Prompted by a comment from Konrad Rudolph on a related question, I wrote the following program to benchmark regular expression performance in F#:
open System.Text.RegularExpressions
let str = System.IO.File.ReadAllText "C:\\Users\\Jon\\Documents\\pg10.txt"
let re = System.IO.File.ReadAllText "C:\\Users\\Jon\\Documents\\re.txt"
for _ in 1..3 do
let timer = System.Diagnostics.Stopwatch.StartNew()
let re = Regex(re, RegexOptions.Compiled)
let res = Array.Parallel.init 4 (fun _ -> re.Split str |> Seq.sumBy (fun m -> m.Length))
printfn "%A %fs" res timer.Elapsed.TotalSeconds
and the equivalent in C++:
#include "stdafx.h"
#include <windows.h>
#include <regex>
#include <vector>
#include <string>
#include <fstream>
#include <cstdio>
#include <codecvt>
using namespace std;
wstring load(wstring filename) {
const locale empty_locale = locale::empty();
typedef codecvt_utf8<wchar_t> converter_type;
const converter_type* converter = new converter_type;
const locale utf8_locale = locale(empty_locale, converter);
wifstream in(filename);
wstring contents;
if (in)
{
in.seekg(0, ios::end);
contents.resize(in.tellg());
in.seekg(0, ios::beg);
in.read(&contents[0], contents.size());
in.close();
}
return(contents);
}
int count(const wstring &re, const wstring &s){
static const wregex rsplit(re);
auto rit = wsregex_token_iterator(s.begin(), s.end(), rsplit, -1);
auto rend = wsregex_token_iterator();
int count=0;
for (auto it=rit; it!=rend; ++it)
count += it->length();
return count;
}
int _tmain(int argc, _TCHAR* argv[])
{
wstring str = load(L"pg10.txt");
wstring re = load(L"re.txt");
__int64 freq, tStart, tStop;
unsigned long TimeDiff;
QueryPerformanceFrequency((LARGE_INTEGER *)&freq);
QueryPerformanceCounter((LARGE_INTEGER *)&tStart);
vector<int> res(4);
#pragma omp parallel num_threads(4)
for(auto i=0; i<res.size(); ++i)
res[i] = count(re, str);
QueryPerformanceCounter((LARGE_INTEGER *)&tStop);
TimeDiff = (unsigned long)(((tStop - tStart) * 1000000) / freq);
printf("(%d, %d, %d, %d) %fs\n", res[0], res[1], res[2], res[3], TimeDiff/1e6);
return 0;
}
Both programs load two file as unicode strings (I'm using a copy of the Bible), construct a non-trivial unicode regex \w?\w?\w?\w?\w?\w
and split the string four times in parallel using the regex returning the sum of the lengths of the split strings (in order to avoid allocation).
Running both in Visual Studio (with MP and OpenMP enabled for the C++) in release build targeting 64-bit, the C++ takes 43.5s and the F# takes 3.28s (over 13x faster).
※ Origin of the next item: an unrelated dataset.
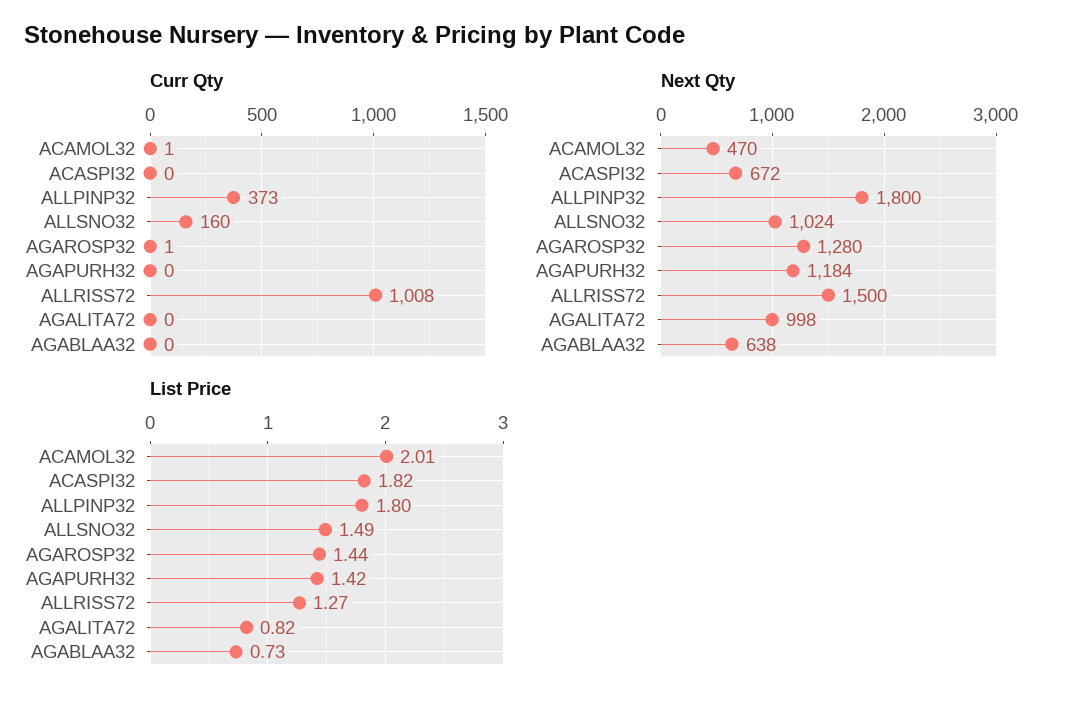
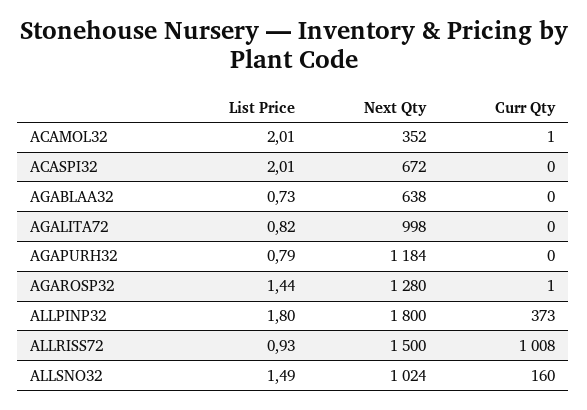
Next Qty, ACAMOL32: 470 -> 352
List Price, ACASPI32: 1.82 -> 2.01
List Price, AGAPURH32: 1.42 -> 0.79
List Price, ALLRISS72: 1.27 -> 0.93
This does not surprise me because I believe .NET JIT compiles the regex to native code whereas the C++ stdlib interprets it but I'd like some peer review.
Is there a perf bug in my C++ code or is this a consequence of compiled vs interpreted regular expressions?
EDIT: Billy ONeal has pointed out that .NET can have a different interpretation of \w
so I have made it explicit in a new regex:
[0-9A-Za-z_]?[0-9A-Za-z_]?[0-9A-Za-z_]?[0-9A-Za-z_]?[0-9A-Za-z_]?[0-9A-Za-z_]
This actually makes the .NET code substantially faster (C++ is the same), reducing the time from 3.28s to 2.38s for F# (over 17x faster).